On this date in 1999 in Columbia, South Carolina, Clayton Spires Jr., 28, a then former member of the Christian Knights of the Ku Klux Klan, was sentenced to 26½ years in prison for his role in wounding three Black teenagers outside the nightclub,
Club Illusion in Pelion, South Carolina, in October, 1996, after he and co-conspirator, Joshua England, 20, had attended a Confederate flag rally. Spires denounced the Klan when he pleaded Guilty on December 21, 1998, in the
U.S. District Court in Columbia, South Carolina, to violating the civil rights of three his victims—Hosea Brown, Dale Jones, and Gary Jones—and to using a semi-automatic rifle in the shootings, stating, "I wish people would stay out of this organization and put an end to it." England, who was also a member of the South Carolina Christian Knights of the KKK and who was 18 years of age at the time of the shooting, pleading Guilty to four felony counts on July 13, 1998, for shooting eleven times into a crowd of mostly Black teenagers outside the nightclub as Spires drove.
In Manitowoc, Wisconsin, on this date in 2006, arsonists burned the home of a biracial couple away on vacation in London, England, and racial slurs were spray-painted on two cars behind their 418 North 7th Street home. The house had to be razed, and the hate crime remains unsolved despite an $11,000 reward and the investigative efforts of the FBI and the Justice Department.
In Farmington, New Mexico on this date in 2008, Craig Yazzie, 37, of Dennehotso, Arizona, pleaded no contest to false imprisonment (a fourth-degree felony) and misdemeanor aggravated battery for his role in attacking a gay man, Matthew Shetima, on September 22, 2007. A hate crime enhancement charge against Yazzie was dropped as part of the plea agreement.
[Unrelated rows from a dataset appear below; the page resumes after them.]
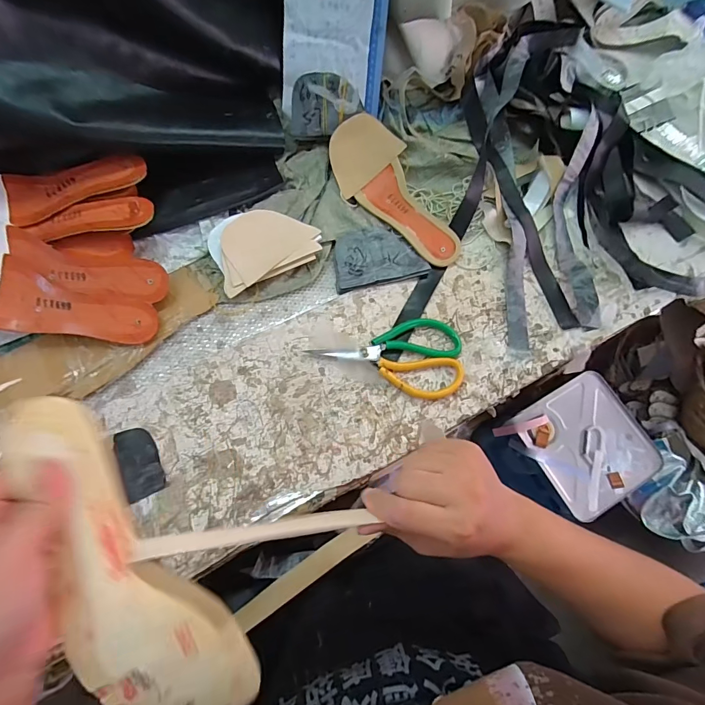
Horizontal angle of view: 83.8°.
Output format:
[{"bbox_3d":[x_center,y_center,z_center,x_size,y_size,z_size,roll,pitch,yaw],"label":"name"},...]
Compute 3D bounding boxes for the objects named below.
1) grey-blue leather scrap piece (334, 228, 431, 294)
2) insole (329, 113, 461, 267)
[{"bbox_3d":[0.033,-0.132,0.539,0.122,0.011,0.085,-14,68,-7],"label":"grey-blue leather scrap piece"},{"bbox_3d":[0.062,-0.223,0.555,0.105,0.032,0.239,-34,84,-15],"label":"insole"}]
He faces more than two years in prison.
In New York City, on this date in 2008, Stanislav Shmulevich, 24, of Brooklyn, pleaded Guilty to one count of disorderly conduct as part of a plea deal that allowed him to avoid going to trial on hate crime charges. Shmulevich, an immigrant from the former Soviet Union, threw copies of the Qu’ran into a toilet on October 13, 2006, and November 21, 2006, after disputes with Muslims at Pace University where he was a business student at the time. Shmulevich, who was sentenced to complete 300 hours of community service, was initially charged with two counts of criminal mischief as a hate crime, a felony punishable by up to four years in prison.
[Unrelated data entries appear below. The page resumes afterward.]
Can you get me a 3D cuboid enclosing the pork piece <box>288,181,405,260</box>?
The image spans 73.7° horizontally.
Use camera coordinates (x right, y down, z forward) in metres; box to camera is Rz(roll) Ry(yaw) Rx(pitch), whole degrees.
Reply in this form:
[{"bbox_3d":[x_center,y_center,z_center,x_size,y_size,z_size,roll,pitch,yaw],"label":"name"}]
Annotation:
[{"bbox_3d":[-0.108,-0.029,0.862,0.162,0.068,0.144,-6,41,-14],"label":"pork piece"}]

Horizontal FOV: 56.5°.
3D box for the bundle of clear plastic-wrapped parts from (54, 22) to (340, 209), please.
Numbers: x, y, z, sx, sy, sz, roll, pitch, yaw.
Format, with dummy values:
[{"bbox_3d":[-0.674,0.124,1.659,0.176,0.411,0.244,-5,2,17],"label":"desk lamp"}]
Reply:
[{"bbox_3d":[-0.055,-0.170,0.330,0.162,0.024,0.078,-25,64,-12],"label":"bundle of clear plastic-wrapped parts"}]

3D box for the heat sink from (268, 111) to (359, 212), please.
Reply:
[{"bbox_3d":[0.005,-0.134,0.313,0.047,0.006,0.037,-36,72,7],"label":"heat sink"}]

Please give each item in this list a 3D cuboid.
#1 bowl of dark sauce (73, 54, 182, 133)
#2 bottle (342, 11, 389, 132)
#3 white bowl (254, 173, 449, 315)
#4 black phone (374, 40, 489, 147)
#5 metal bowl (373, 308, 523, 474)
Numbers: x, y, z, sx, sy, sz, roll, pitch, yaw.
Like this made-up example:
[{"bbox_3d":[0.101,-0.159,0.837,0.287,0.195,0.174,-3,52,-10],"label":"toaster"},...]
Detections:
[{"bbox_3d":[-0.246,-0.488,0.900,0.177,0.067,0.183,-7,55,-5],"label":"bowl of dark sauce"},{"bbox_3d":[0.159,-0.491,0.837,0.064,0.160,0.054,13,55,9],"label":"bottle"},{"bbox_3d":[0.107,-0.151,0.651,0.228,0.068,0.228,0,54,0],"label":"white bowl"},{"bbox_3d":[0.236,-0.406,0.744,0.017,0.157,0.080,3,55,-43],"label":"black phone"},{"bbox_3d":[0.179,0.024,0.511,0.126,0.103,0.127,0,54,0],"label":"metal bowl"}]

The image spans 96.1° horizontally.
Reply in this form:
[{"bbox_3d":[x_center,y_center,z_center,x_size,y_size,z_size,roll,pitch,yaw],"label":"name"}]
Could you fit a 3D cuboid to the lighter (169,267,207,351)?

In North Charleston, South Carolina, on this date in 2009, a Latino man from Mexico playing soccer with his 5-year-old daughter in their yard was shot to death in the Hawthorne City Mobile Home Park. Orlando Benitez Martinez was shot, then robbed allegedly by three African-American teenagers perhaps because of Mr. Martinez's ethnicity and immigration status. Arrested and charged with murder, armed robbery, and possession of a firearm were: Anthony Brown, 17; Marquise Summers, 18; and Marvin Rutledge, 19. Despite its appearance that Mr. Martinez was preyed upon because of his race/immigration status, the police did not classify the deadly attack on Mr. Martinez as a hate crime.
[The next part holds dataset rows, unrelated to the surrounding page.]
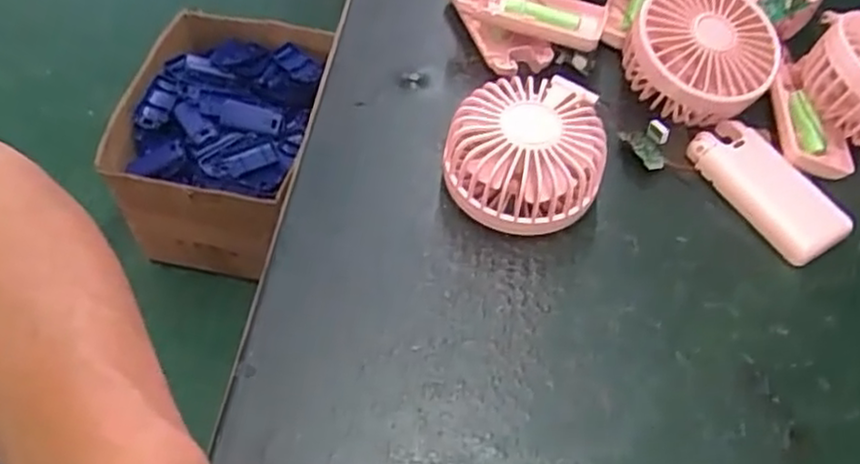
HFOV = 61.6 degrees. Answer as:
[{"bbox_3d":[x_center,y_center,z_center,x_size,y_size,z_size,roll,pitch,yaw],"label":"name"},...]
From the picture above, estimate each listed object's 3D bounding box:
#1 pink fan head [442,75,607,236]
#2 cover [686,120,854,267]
[{"bbox_3d":[0.053,-0.047,0.403,0.085,0.048,0.094,9,56,4],"label":"pink fan head"},{"bbox_3d":[0.191,-0.024,0.410,0.045,0.018,0.092,-22,59,-17],"label":"cover"}]

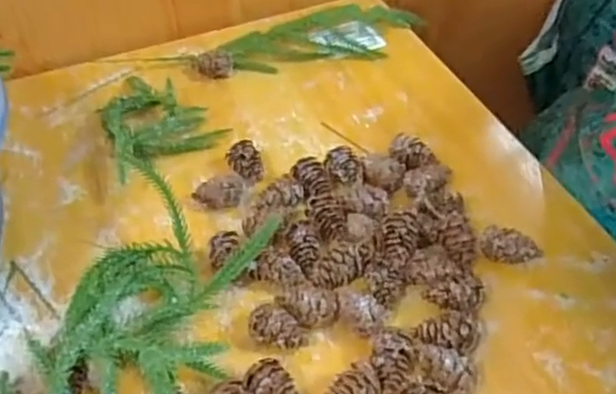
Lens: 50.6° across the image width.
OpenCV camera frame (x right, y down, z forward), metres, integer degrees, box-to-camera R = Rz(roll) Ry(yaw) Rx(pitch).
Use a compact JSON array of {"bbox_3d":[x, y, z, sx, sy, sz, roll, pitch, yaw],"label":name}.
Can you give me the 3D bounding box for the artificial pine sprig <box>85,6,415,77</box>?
[{"bbox_3d":[-0.032,-0.141,0.580,0.275,0.022,0.076,-10,46,-5],"label":"artificial pine sprig"}]

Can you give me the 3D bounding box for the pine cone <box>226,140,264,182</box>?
[{"bbox_3d":[-0.045,-0.024,0.468,0.023,0.018,0.033,-14,47,-9],"label":"pine cone"}]

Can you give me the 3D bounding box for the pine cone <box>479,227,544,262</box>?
[{"bbox_3d":[0.124,0.032,0.401,0.035,0.024,0.017,-5,46,0],"label":"pine cone"}]

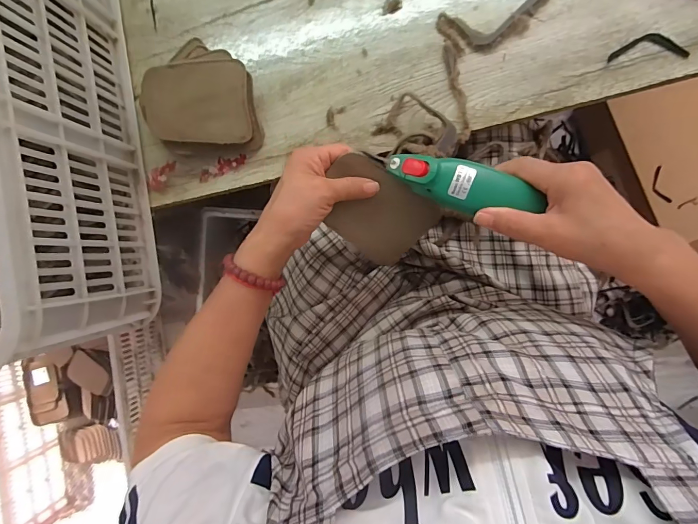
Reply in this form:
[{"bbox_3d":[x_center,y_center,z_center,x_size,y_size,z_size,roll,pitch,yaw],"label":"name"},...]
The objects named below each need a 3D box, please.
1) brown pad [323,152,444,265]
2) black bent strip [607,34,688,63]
[{"bbox_3d":[0.026,-0.047,0.372,0.106,0.004,0.082,30,114,-11],"label":"brown pad"},{"bbox_3d":[0.308,-0.221,0.391,0.075,0.005,0.025,1,92,9],"label":"black bent strip"}]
In the nearly all-white village of Marengo, Ohio (in Bennington Township in Morrow County) on this date in 2011, it was discovered that someone burned a cross at the home of a family of six. The cross had racial slurs scrawled on it and the phrase, "KKK will make you pay," and the mother of the attacked family, Shanay Gibson, said her family would probably leave Marengo as a result of the cross-burning. The Morrow County Sheriff's Office is investigating the incident as a hate crime. It is not uncommon for persons in nearly all-white towns to be charged with hate crimes (regardless of the bias motivation for the hate crime) or to be involved in bias-motivated crimes; and, as of the 2000 U.S. Census Mareno, Ohio, had no blacks living in it, and the village of 297 people was at that time 95.96% White, and only 0.34% Asian, 0.67% Hispanic or Latino of any race, 0.34% from other races, and 3.37% from two or more races. Given these census figures, it is possible that the Gibson family might have been the only black family residing in Marengo at the time of the cross-burning.